Monté sur la grand-scène de la préface, Sylvain Campeau fait moult pirouettes et autres acrobaties « circonvolutoires ». Il est difficile malgré ses efforts de se convaincre à leur lecture que les poèmes en prose de Psyché au cinéma ne sont pas des textes mineurs. Acteur important des luttes littéraires du début du XXe siècle, Marcel Dugas contribua à l’avènement d’une écriture moderne québécoise. Il est cependant un écrivain oublié, de ceux qui ont participé aux mouvements en leurs dévouant corps et âmes, mais dont le nom est demeuré dans l’ombre, non par ingratitude, mais parce que l’Histoire n’a jamais retenu que les grandes gueules.
Sachant cela, on peut lire ce petit livre et y trouver du plaisir, même si Psyché au cinéma n’a pas l’éclat splendide que son auteur a su donner par ailleurs à d’autres textes poétiques. C’est indéniable, Marcel Dugas a du talent. Il se montre avec les mots un habile magicien mais le lapin ne sort pas toujours du chapeau sans qu’on en voit les ficelles : clichés, pudeurs d’emprunt, sadomasochisme d’opérette (Ah, le libertinage conventionnel !), références superfétatoires à un héritage classique, entravent quelquefois ses envolées poétiques et ternissent ce qui ressemble à une véritable inspiration. En ce qui me concerne, je n’ai jamais bien compris ce besoin d’invoquer toutes les trois virgules, les dieux, l’amour, le beau, le mal universel, le ciel et la mer céruléenne, Pompéi et autres instances poétiques génériques.

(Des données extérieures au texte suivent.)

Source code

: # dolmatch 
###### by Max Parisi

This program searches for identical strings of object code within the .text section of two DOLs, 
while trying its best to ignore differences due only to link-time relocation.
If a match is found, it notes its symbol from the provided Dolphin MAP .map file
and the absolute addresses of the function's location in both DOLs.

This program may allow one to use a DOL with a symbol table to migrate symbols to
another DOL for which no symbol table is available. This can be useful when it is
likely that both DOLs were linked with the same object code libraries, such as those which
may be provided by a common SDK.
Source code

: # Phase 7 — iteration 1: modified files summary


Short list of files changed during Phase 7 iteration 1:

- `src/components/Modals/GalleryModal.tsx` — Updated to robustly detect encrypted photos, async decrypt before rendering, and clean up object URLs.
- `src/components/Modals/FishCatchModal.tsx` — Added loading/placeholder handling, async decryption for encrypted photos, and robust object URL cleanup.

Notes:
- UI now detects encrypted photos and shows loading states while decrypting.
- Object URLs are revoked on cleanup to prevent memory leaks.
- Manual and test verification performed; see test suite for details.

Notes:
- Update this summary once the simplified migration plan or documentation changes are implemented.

Cela fait bientôt 150 balais que le brillant Baudelaire inaugurait le genre avec les Petits Poèmes en Prose. Depuis lors, nombreux sont les auteurs qui se sont mangés les dents en empruntant cette voie périlleuse. Par définition, un poème en prose vise le maximum d’effet poétique avec le maximum de procédés prosaïques. Le risque, c’est de donner des airs de poésie à ce qui n’est qu’une prose avortée. Or les poèmes en prose de Marcel Dugas sont trop narratifs pour être essentiellement poétiques ou pas suffisamment narratifs. Bref, on reste un peu sur sa faim.
Marcel Dugas connaissait les règles de la modernité et cela fit de lui un essayiste remarqué, un défenseur indispensable dans l’affirmation d’un engagement littéraire réformateur dont la revue Nigog fut l’organe. Mais on ne trouve pas dans Psyché au cinéma la verdeur qu’il avait su donner dans ses litanies. On eut aimé que cet habitué du salon de la comtesse de Noailles se chargeât des véritables « colères errantes de son époque » ; au lieu de quoi, il choisit plus de modestie.